京浜臨海部再編整備マスタープランは、生産機能の海外移転による産業の空洞化を避けるため、1997年に策定された計画。近年の人工知能(AI)などの技術革新、環境や防災への意識の高まりといった変化から、今回改定にいたった。改定にあたっては、大学教授ら有識者による審議会を設置。昨年から審議を重ねていた。
新プランでは、臨海部の20年後の将来像として、「多様な人・モノ・地域をつなげ、新たな価値を創造・発信する産業空間」を目ざす。それに向け、「技術革新により世界をリードする産業空間」と「多くの人で賑わう産業観光」の2つを戦略の柱にすえる。
新子安は研究開発
市は、地区ごとの特性をいかすエリアプランも設定。早期に新たな土地利用が見込まれるとして、鶴見区の「末広町地区」、神奈川区の「新子安地区」「山内ふ頭周辺地区」の取組を明確化した。
末広町地区のコンセプトは、様々な人がものづくり技術とふれあい、楽しめるエンターテインメント性も備えた地域。最新技術のアトラクションや体験機能、滞在・飲食施設などの導入も図っていく。
新子安地区は、化学分野の製造業が多いという歴史を踏まえ、新たな成長分野の研究開発機能を集積。技術革新の創出地域を目ざす。就業環境向上のため、JR・京急の新子安駅に飲食や保育園などの新設、地域の魅力アップに向け、船舶の着岸にも対応する既存バースを活用した水上交通を導入する。

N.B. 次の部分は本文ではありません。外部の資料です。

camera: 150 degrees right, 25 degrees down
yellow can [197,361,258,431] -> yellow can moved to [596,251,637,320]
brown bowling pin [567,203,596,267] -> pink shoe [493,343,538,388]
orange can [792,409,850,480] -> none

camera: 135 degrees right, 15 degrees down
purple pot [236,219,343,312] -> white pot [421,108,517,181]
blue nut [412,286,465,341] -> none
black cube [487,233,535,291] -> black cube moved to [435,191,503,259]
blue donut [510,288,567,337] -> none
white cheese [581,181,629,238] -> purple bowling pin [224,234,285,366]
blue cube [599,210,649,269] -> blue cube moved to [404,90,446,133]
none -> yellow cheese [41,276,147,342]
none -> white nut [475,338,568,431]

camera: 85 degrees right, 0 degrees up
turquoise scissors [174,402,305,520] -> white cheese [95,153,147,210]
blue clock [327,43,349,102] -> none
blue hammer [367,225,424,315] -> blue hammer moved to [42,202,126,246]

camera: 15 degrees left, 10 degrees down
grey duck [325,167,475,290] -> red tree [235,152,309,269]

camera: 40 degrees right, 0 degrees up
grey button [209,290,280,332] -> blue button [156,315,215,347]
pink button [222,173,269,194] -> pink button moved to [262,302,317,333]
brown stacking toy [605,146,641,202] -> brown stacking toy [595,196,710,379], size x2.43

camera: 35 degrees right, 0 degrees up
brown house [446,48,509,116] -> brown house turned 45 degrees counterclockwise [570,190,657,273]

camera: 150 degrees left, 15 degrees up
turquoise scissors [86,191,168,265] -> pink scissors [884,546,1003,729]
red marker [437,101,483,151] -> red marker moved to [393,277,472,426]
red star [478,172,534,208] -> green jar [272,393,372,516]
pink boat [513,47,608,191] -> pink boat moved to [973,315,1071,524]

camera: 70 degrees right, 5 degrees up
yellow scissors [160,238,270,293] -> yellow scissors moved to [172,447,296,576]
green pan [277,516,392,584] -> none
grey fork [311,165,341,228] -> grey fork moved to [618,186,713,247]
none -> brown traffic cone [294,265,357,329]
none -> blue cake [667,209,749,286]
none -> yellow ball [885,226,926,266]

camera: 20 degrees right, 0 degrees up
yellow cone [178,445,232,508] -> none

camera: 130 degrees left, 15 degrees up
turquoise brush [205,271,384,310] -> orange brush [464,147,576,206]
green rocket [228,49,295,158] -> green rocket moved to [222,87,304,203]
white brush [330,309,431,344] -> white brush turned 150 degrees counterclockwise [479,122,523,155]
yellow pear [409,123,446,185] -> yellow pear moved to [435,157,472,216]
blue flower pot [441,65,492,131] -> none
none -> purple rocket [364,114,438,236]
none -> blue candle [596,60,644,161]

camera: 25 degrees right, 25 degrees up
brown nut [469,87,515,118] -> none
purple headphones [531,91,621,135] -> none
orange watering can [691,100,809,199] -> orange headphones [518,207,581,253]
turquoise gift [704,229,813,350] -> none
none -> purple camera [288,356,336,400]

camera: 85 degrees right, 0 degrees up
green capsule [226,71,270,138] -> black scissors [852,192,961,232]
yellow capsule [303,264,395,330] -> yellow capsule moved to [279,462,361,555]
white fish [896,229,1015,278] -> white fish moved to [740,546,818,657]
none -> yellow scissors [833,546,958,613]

横浜都心臨海部と結節する山内ふ頭は、アクティビティスポットとして、中央卸売市場と連携した「マルシェ」などのイベントを展開。計画中の新たな埋立地を利用し賑わいの創出に取り組む。
市は、「新たな価値と魅力を創造する地域を目ざす。立地企業や川崎市と連携し、一体的な発展に取り組む」としている。